The expression {lt(TestGrade, 8)}
represents the condition similar to the Where clause in Linq or SQL. all subsets of data must be represented by a similar script as in the code example above.
- collectionSubclasses (main method parameters)
private static readonly Dictionary<string, string> AuxilarSortedSubsets = new()
{
//considering 'Csharp' and 'Javascript' as the most important subjects
//(I will use it in the script to help me find candidates who have
//no negative or deficiency in this subject)
{"mostImportant", "{or(eq(SubjectName,'Csharp'),eq(SubjectName,'Javascript'))}"},
};
It is in the main script where we write all the evaluation rule
if(lt(sumT(ContributionsOnGithub),1000), {$R->('Failed GC')},
{
if(&(eq(count(negativeGrades),0),eq(count(deficiencyGrades),0)),
{
if(Helped,{$R->('Passed H')},{$R->('Passed')})
},
{
if(&(eq(count(negativeGrades),0), lte(count(deficiencyGrades),2),
!=> (deficiencyGrades,mostImportants,SubjectId)),
{
$R->('Recovery')
}
,{
$R->('Failed')
})
})
})
if(lt(sumT(ContributionsOnGithub),1000)
-> it is saying that if the sum of all contributions (sumT(ContributionsOnGithub)
) of the candidate on github is less than (lt
) 1000,
then( {$R->('Failed GC')},
) this candidate is not approved.
{$R->( )} -> assigns value to result field - can be of any type
if(&(eq(count(negativeGrades),0),eq(count(deficiencyGrades),0))
-> is saying that if the number of negative grades (count(negativeGrades)
) is equal (eq
) to 0 and the number of deficient grades (count(deficiencyGrades)
) is equal (eq
) to 0.
!=> (deficiencyGrades,mostImportants,SubjectId))
-> checking that the deficiencyGrades subset does not contain any of the items found in the mostImportants subset. evaluating using field SubjectId
In nested conditions the first condition is imperative so it appears first and the others inside it (The logic will depend on what you need). This was written to serve my purpose.
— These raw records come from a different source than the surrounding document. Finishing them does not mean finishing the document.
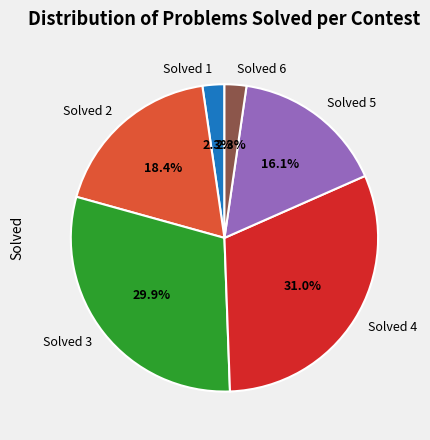

Count the number of slices in the pie.

6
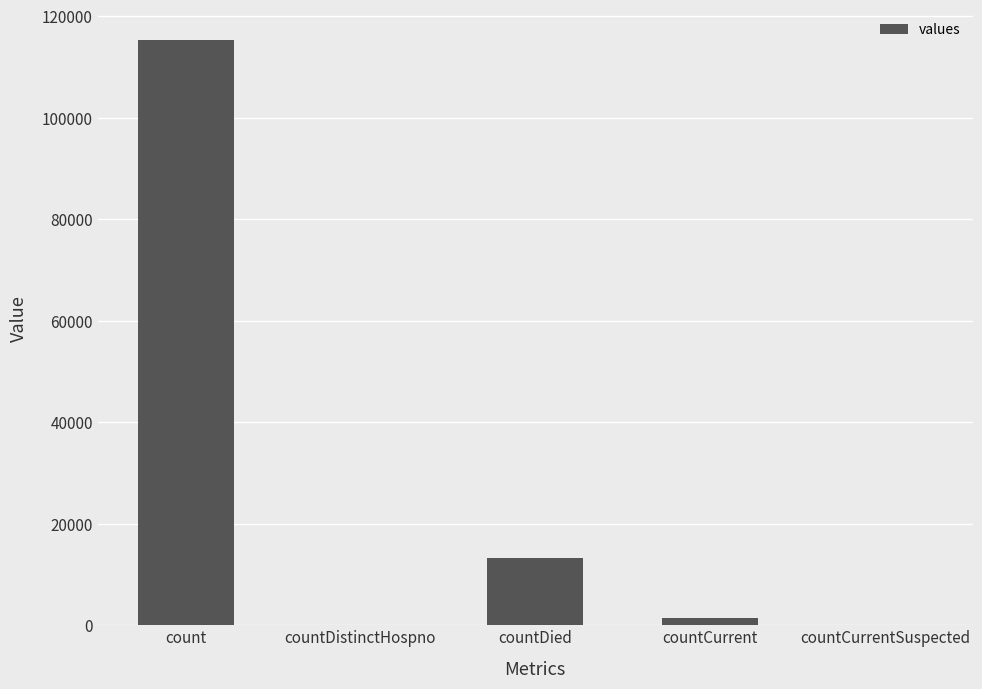

Are the bars horizontal?

No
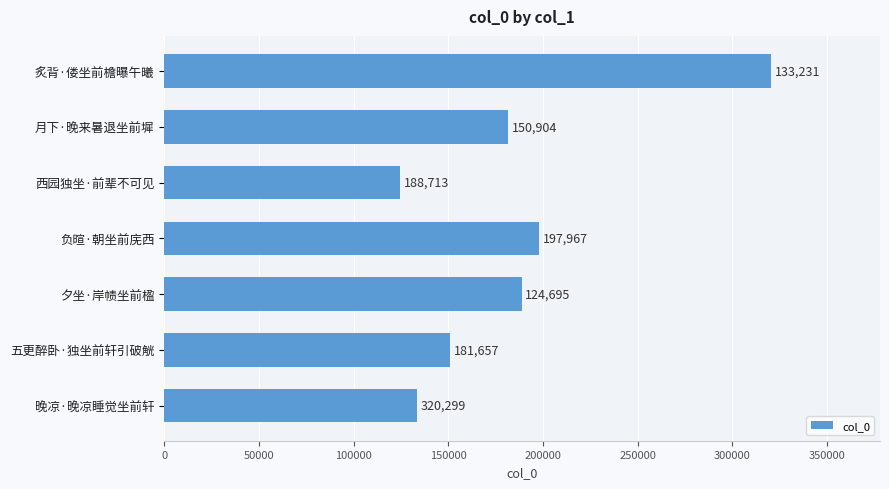

What is the difference between the second highest and minimum values?

73272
what the script wants to tell us is that: if the candidate does not have contributions on github greater than 1000, then he is soon rejected by the company, as he does not meet this main requirement. if he has contributions greater than 1000 , then checks if the candidate has conditions to be admitted to the company imposing that he has no negative grades or grades considered as a deficiency, if he meets the condition, checks if the candidate was helped and assigns the result based on in the help he received, and if he does not meet this condition, then he checks if the candidate has the conditions to receive a new chance to retake the tests in which the grades are considered as deficiencies, imposing that the candidate does not have negative grades and that he has at most two deficiencies whose subjects are not among the most important ones. otherwise, the candidate is rejected.